Arno inherited at some point the company Stark Industries. Rather than use the armor for heroic deeds, he prefers to act as a hired mercenary or commit acts of corporate espionage to cripple his competitors for industrialist gain.

In his original appearance, the Iron Man of 2020 was employed by Sunset Bain (as an old woman) to destroy Machine Man after he was accidentally discovered and subsequently reactivated by the Midnight Wreckers, rebellious youths who scavenged discarded technology. Despite ostensibly superior power, Iron Man was defeated by the furious Machine Man who went on to state "I'm a better man than you."

In The Amazing Spider-Man Annual #20, Arno's factory is infiltrated by Robert Saunders, a heavily scarred man who starts a countdown on a powerful bomb of Stark's design, threatening Stark's wife and son (trapped in the factory) and the surrounding city. The only way to deactivate the device is with a retinal scan of Saunders, but Saunders is killed and his body destroyed while trying to escape Stark. To get the scan data, Stark travels back in time to the "present" (i.e. 1986, when the story was published) to find Saunders as a child. He is soon mistaken for the "current" Iron Man (Tony Stark) and attacked by one of Tony's enemies, Blizzard. Arno, knowing his time in the 20th century is limited, immediately kills Blizzard. This draws the attention of Spider-Man who also mistakes Arno for Tony and further mistakes Arno's attempts to obtain a retinal scan of Saunders as an attack on the boy. Spider-Man evades various attempts by Arno to get hold of the child, while Arno becomes increasingly desperate as his time in the 20th century nears its end. One of Arno's attacks seriously injures Saunders; the scars Arno inflicted would eventually lead Saunders's vengeance-minded future self to sabotage Arno's factory, thus Arno unwittingly creates the situation he traveled back in time to resolve. An angry Spider-Man then directly attacks Arno and, despite Arno's superior firepower, overwhelms him with his speed and damages his armor. Arno is then pulled back to his own time where he finds himself standing in the center of a huge crater, having returned too late to prevent the bomb's detonation and the destruction of his family, factory and city.

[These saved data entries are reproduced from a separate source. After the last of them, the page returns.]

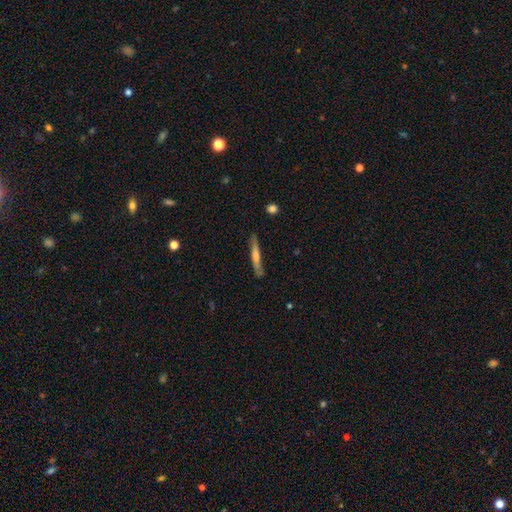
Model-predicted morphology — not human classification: Smooth or featured? Predicted: featured or disk (p=0.54). Edge-on disk? Predicted: yes (p=0.94). Edge-on bulge? Predicted: rounded (p=0.52). Merging? Predicted: none (p=0.84).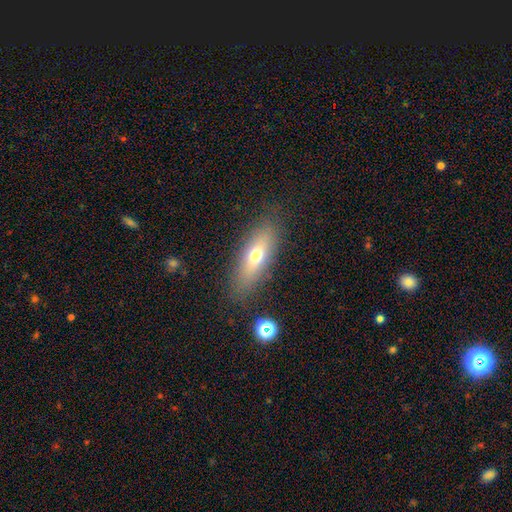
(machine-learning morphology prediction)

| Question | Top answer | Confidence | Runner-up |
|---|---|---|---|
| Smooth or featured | smooth | 63% | featured or disk (27%) |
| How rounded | in between | 61% | cigar-shaped (34%) |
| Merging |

Iron Man 2020 also had his own one-shot in June 1994, in which he faces off against an industrial rival who seeks to use him to destroy all his competitors all at once, sacrificing his own daughter in the process. At the end of the story, Arno and the girl Melodi get together, suggesting an evolution towards a more heroic role again. Meanwhile, the background character Howard is revealed to be the aged Tony himself who intends to guide his young cousin.

In 2023, Arno makes Helicarrier technology available for public use, to start with in the form of a helicruiser called the "Spirit of free enterprise". At the same time, he has supplied S.H.I.E.L.D. with a far more advanced replacement Hypercarrier. Unfortunately, his launching the airborne cruise ship has raised the ire of the aged sky pirate, Commodore Q. Arno has married Melodi at this point and "Howard" remains his retainer. He also employs a squad of fetal Extremis enhanciles who act as his personal armored combat squad.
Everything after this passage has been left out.